How to complete this task — Below are the entries. Print only the lines starting at the one with "ล้อของBenz ที่เล่นกัน จะวนไปวนมา" and ending at the one with "20 júla, 2026", exactly, with no pictures.

[Records from a data source]
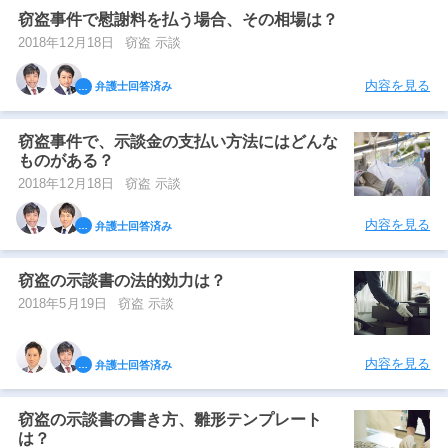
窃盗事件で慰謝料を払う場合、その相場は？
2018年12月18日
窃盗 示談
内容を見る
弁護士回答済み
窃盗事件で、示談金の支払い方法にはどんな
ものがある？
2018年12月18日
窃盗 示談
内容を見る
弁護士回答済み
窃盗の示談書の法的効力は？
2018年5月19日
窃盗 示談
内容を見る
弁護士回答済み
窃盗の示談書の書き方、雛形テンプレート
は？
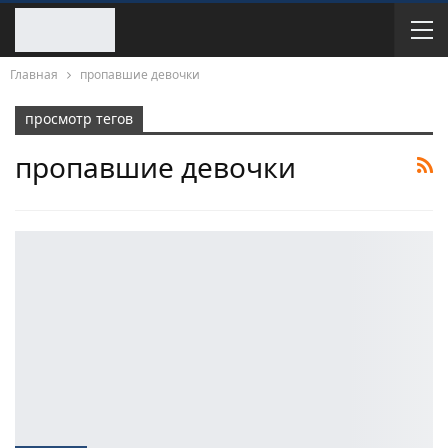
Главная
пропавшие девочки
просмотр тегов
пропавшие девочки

==

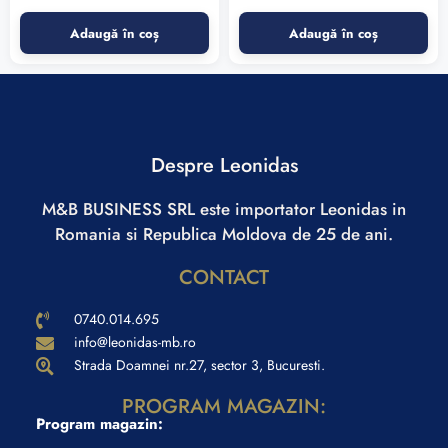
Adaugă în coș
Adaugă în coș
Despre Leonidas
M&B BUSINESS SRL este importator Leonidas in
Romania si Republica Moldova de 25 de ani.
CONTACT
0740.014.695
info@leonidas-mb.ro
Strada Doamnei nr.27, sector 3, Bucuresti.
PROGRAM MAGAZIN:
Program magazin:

...

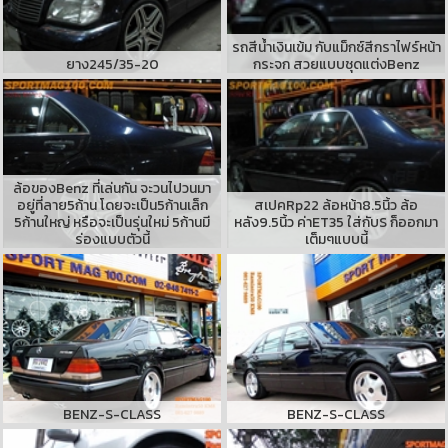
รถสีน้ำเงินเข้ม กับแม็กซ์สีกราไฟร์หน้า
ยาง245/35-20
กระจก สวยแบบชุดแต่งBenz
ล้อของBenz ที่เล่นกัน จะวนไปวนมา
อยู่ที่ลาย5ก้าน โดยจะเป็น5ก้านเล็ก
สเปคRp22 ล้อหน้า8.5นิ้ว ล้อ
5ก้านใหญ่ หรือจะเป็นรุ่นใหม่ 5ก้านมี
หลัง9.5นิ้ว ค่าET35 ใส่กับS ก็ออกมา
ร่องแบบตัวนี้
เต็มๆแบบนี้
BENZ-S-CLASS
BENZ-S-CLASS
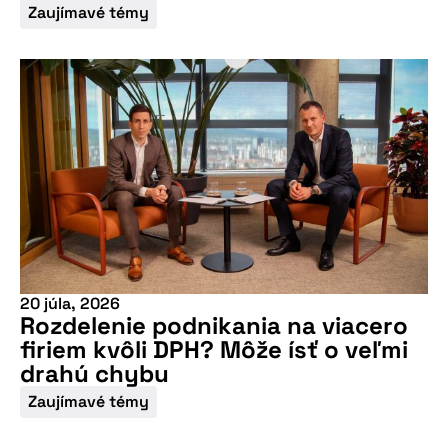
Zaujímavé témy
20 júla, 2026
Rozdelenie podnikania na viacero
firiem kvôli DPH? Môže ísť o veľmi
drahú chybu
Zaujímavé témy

Response to the task —
ล้อของBenz ที่เล่นกัน จะวนไปวนมา
อยู่ที่ลาย5ก้าน โดยจะเป็น5ก้านเล็ก
สเปคRp22 ล้อหน้า8.5นิ้ว ล้อ
5ก้านใหญ่ หรือจะเป็นรุ่นใหม่ 5ก้านมี
หลัง9.5นิ้ว ค่าET35 ใส่กับS ก็ออกมา
ร่องแบบตัวนี้
เต็มๆแบบนี้
BENZ-S-CLASS
BENZ-S-CLASS
Zaujímavé témy
20 júla, 2026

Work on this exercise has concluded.